Ersa juga menyebutkan bahwa mempunyai inner circle pertemanan dalam satu frekuensi sangat penting. Di mana hal ini bermanfaat sebagai pelampiasan cerita jika anak-anak dalam satu circle tersebut saling bercerita atau curhat tentang masalahnya kepada siapa yang dianggapnya nyaman. Jadi, pada saat ingin bercerita pada orang tua teman dekat atau pada anak orang tuanya yang dekat juga, bisa lebih nyaman. Sehingga permasalahannya tidak sampai ke luar ranah privasi.

Meisya Siregar memberi gambaran tujuan bersosial media yang terarah. Menurutnya, saat anak memutuskan untuk bermain sosial media, mereka harus diberi pengertian dulu dan ditanya tujuannya untuk apa? Apakah untuk berkomunikasi dengan teman-teman, mendapatkan endorsement atau hal lainnya. Karena tujuan ini penting agar anak mempunyai tanggung jawab atas sosial media yang dikelolanya,

Pernyataan Meisya diamini oleh Nola, menurut Nola, contohnya anak-anak remaja dari pengelola @momsweetmoms ini rata-rata sudah mendapatkan endorsement di akun instagramnya sehingga dari sini, mereka dapat teredukasi juga untuk masalah tanggung jawab terhapat kepercayaan brand juga tanggung jawab terhadap followers-nya sehingga mereka menjadi role model dan inspirasi yang baik.

Mona Ratuliu menambahkan, saat Mima putri sulungnya yang mengalami ketidaknyamanan saat bersosial media dan relationship bersama teman-temannya, kadang Mima merasakan kepanikan yang tiba-tiba datang atau perasaan gelisah yang tidak jelas sebabnya. Awalnya Mona menganggap Mima berlebihan. Namun seiring informasi yang dicarinya dari berbagai sumber terutama bertanya ke ahli parenting, ternyata apa yang dialami Mima banyak juga dialami oleh remaja umumnya.

Dari sana, Mona mulai fokus pada keadaan Mima dan sering berkomunikasi tentang bagaimana perasaannya, apa yang dialaminya dan seberapa berat beban aktivitasnya yang perlu dibantu. Mona menggarisbawahi bahwa setiap keluarga yang terlihat baik-baik saja, belum tentu anaknya merasa baik-baik saja karena ada kehidupan luar juga yang memengaruhi kehidupannya. Oleh karena itu, perlu ditanya keadaannya walau anak terlihat baik-baik saja. Jadi, orang tua jangan kepedean bahwa keluarganya sudah merasa cukup harmonis lalu mengabaikan untuk bertanya kondisi anak dengan berkomunikasi dari hati.

Pentingnya Memahami Kesehatan Mental di Era Digital

Selanjutnya, Psikolog Elisabeth Santoso menyarankan setiap orang tua untuk selalu mendampingi anak dalam segala aspeknya agar mudah diketahui apa kebutuhannya. Ada anak yang cenderung diam saat merasakan suatu ketidaknyamanan, ini yang menjadi tantangan berat bagi orang tua.

Jika ada anak yang sudah cukup terbuka, sebaiknya dengarkan semua yang diceritakan. Beri kesempatan untuk tidak dipotong atau dipatahkan curhatnya dengan toxic positivity seperti ungkapan “udah jangan nangis” atau “kakak gak perlu marah” atau “jangan dipikirkan” tetapi biarkan anak mengungkapkan rasa ketidaknyamanannya dengan leluasa. Setelah itu baru ngobrol bareng dan mencari solusi bersama. Hindari juga sikap menghakimi anak jika anak bersalah.

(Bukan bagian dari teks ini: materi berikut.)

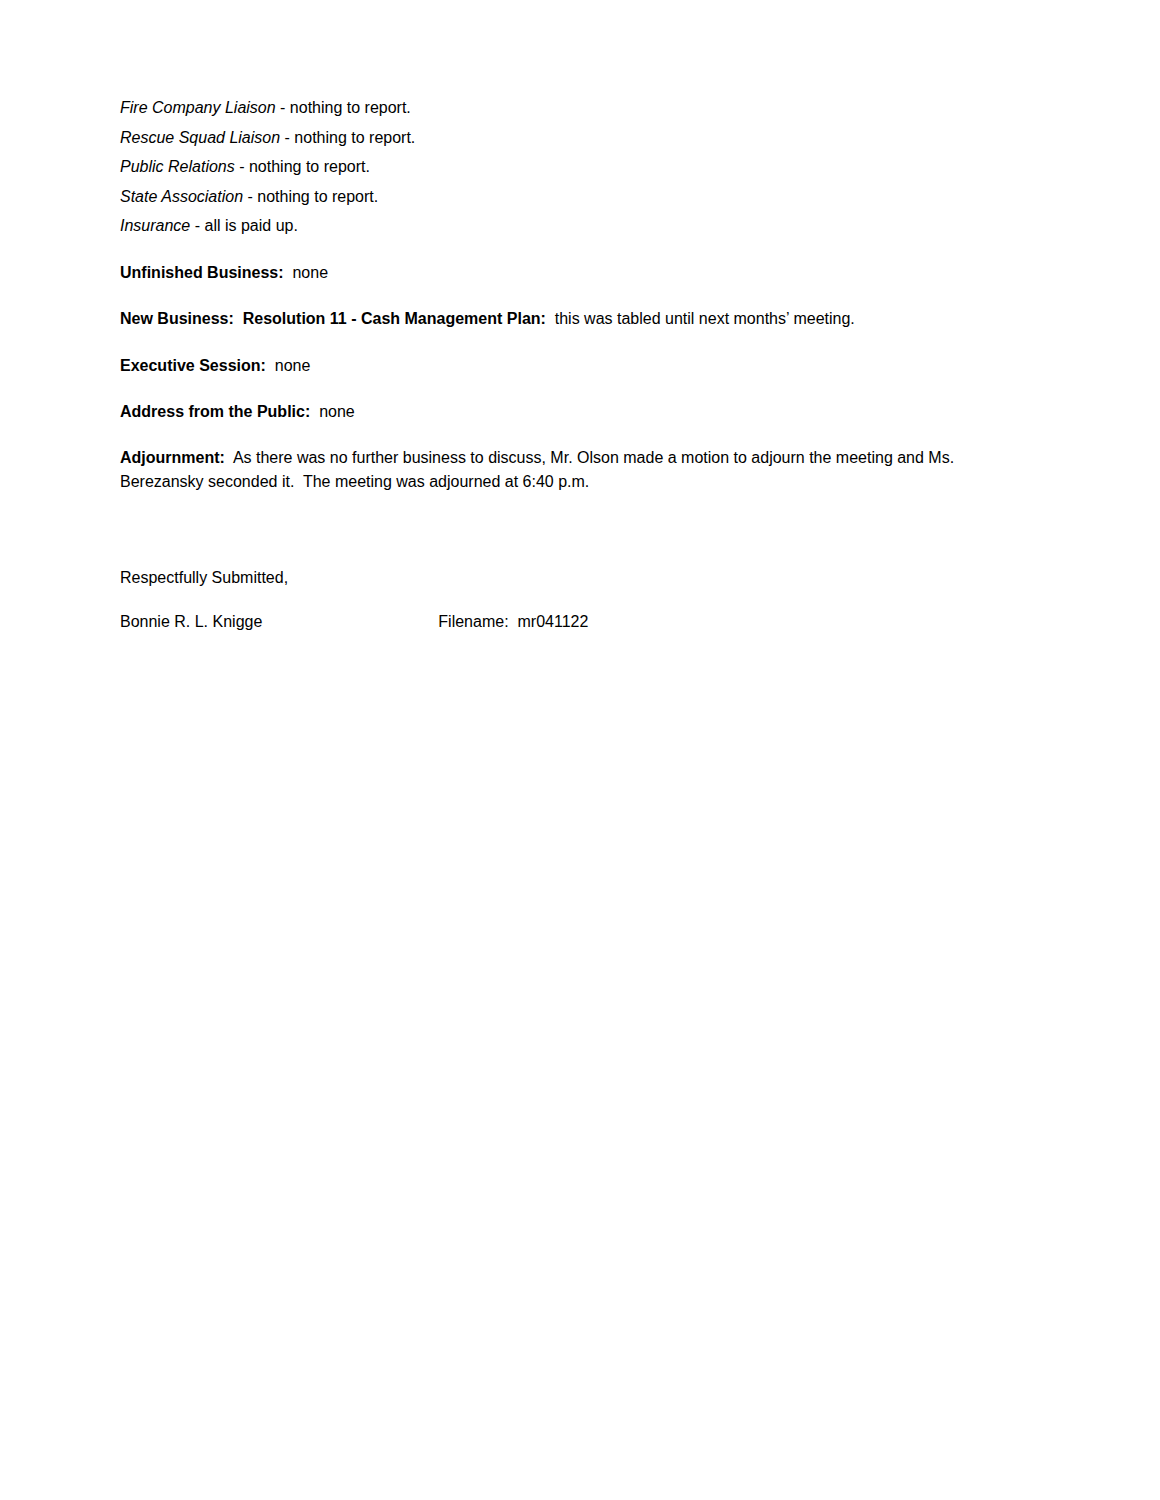Fire Company Liaison - nothing to report.
Rescue Squad Liaison - nothing to report.
Public Relations - nothing to report.
State Association - nothing to report.
Insurance - all is paid up.
Unfinished Business: none
New Business: Resolution 11 - Cash Management Plan: this was tabled until next months’ meeting.
Executive Session: none
Address from the Public: none
Adjournment: As there was no further business to discuss, Mr. Olson made a motion to adjourn the meeting and Ms. Berezansky seconded it. The meeting was adjourned at 6:40 p.m.
Respectfully Submitted,
Bonnie R. L. KniggeFilename: mr041122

Hubungannya dengan era digital, Elisabeth menyatakan bahwa tidak dapat dipungkiri bahwa anak membutuhkan pengakuan, eksistensi, ingin ada yang memahami dirinya dan ingin ada dukungan. Maka, fasilitas sosial media akan digunakannya sebagai media menyalurkan aktualisasinya tersebut. Maka dari itu, orang tua harus aware juga dengan aktivitas anak di sosial media.

Seru sekali bahasan ini, saya sampai berat hati untuk leave meeting zoom tadi saking asyik dan serunya. Saya mendapatkan banyak ilmu dari acara ini. Terima kasih untuk Momsweetmoms, ditunggu acara berikutnya!

1 comment

  1. Aku baru baca tentang toxic positivity, Teh. Kalau dipikir-pikir, ungkapan ini pas juga ya. Karena kadang kita memaksa anak untuk menutupi perasaan marah, sedih, takut, atau kecewanya. Padah semua perasaan itu kan normal.

    Aku pernah baca tentang anak yang hidup di lingkungan toxic positivity (tapi lupa judul bukunya). Anak itu saat dewasa jadi tangguh dan kuat. Tapi, dingin dan seolah nggak peduli dg sekitarnya.